Начальник штаба вытянулся и отдал честь капралу. И это было красиво. Ибо никогда еще начальник штаба не отдавал честь простому капралу!..
— Забудьте чушь, которую сказал вам начальник штаба, — вкрадчиво увещевал капрала следователь армейской разведки. — Он — дурак и демагог. И знаете почему? — следователь тихо захихикал. — Его бабушка по материнской линии была полукровка! Хи-хи. Она состояла в родстве с фрейлиной императрицы того, — следователь кивнул в сторону врага, — величества. Чувствуете, а? Теперь он надсаживает свой генеральский пупок, чтобы залатать гнилое дупло на своем генеалогическом древе! Хи-хи-хи. Всех готов на эшафот…
— А вы садитесь, садитесь, вы мне интересны, — сладко пропел следователь, усаживая капрала на стул, под резкий свет пятидесятисвечового массивного подсвечника.
— Вы меня не бойтесь. Все думают, что в контрразведке служат исключительно изверги. Признайтесь, вы тоже так думали? Ну, признайтесь, думали? Хи-хи-хи. Меж тем это не так! Мы — добряки.
Мы настолько добряки, что это иногда попахивает изменой! — конфиденциально сообщил следователь. — Да-да, поверьте мне на слово! Иногда знаешь — сидит перед тобой шпион. Вот на этом самом стуле, на котором сидите вы. Ведь доподлинно знаешь! И рожа у него шпионская, и глазки бегают по сторонам, ну в точности, как у вас сейчас. То есть ну форменный шпион! А человек, напротив, хороший! До того хороший, что сердце, бывает, защемит, когда допрос начинаешь. И жаль его, просто искренне жаль! До того, что закричать хочется: «Что ты делаешь, дурачок? Что ты упорствуешь себе во вред?!» Ей-богу, отпустил бы, если бы не отчетность!

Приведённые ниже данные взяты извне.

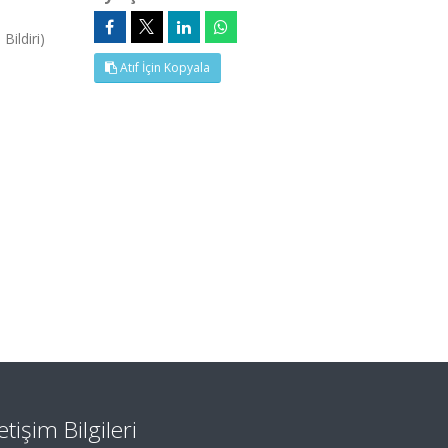
Bildiri)
Atıf İçin Kopyala
letişim Bilgileri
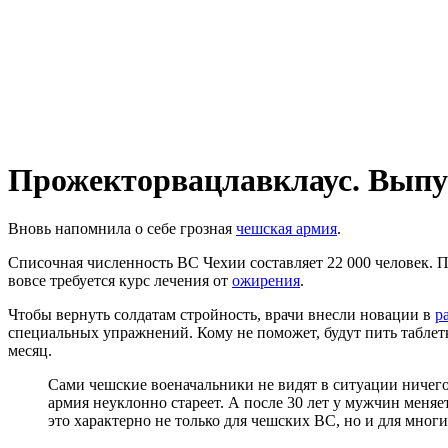
Прожекторвацлавклаус. Выпус
Вновь напомнила о себе грозная
чешская армия
.
Списочная численность ВС Чехии составляет 22 000 человек. П
вовсе требуется курс лечения от
ожирения
.
Чтобы вернуть солдатам стройность, врачи внесли новации в
р
специальных упражнений. Кому не поможет, будут пить таблетк
месяц.
Сами чешские военачальники не видят в ситуации ничего 
армия неуклонно стареет. А после 30 лет у мужчин меняе
это характерно не только для чешских ВС, но и для многи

— Вы кушайте, кушайте, — пододвинул следователь капралу жареную индейку. — В тюрьме у нас еда скверная. То есть совершенно невыносимая. Знаете, все больше из отходов, из убитых на передовой лошадок. Сами понимаете, пока тех лошадей довезут до кухни-то, пока разделают… А на улице жара, солнышко греет.
Крысы камерные, на что ко всему привычные, и то, бывает, отведают того супчика и маются животиками, сердечные, а то и дохнут. А уж арестантики, говорить не о чем! Мрут арестантики, как мухи мрут.
Бывало, сегодня разговариваешь с человеком, как вот с вами сейчас, а завтра его, бедолагу, вытаскивают вперед ножками. А ножки худенькие, тоненькие, волочатся по полу.
И ведь что несправедливо — камеры-то эти не для виновных даже — для подозреваемых! Для настоящих шпионов, то есть для тех, которые признались, у нас отдельные помещения имеются. Шикарные хоромы, знаете ли! Коечки с матрасами, довольствие из офицерской кухни. К шпионам мы с уважением. Как же иначе! Это же не наш сермяга-солдат, ко всему привыкший.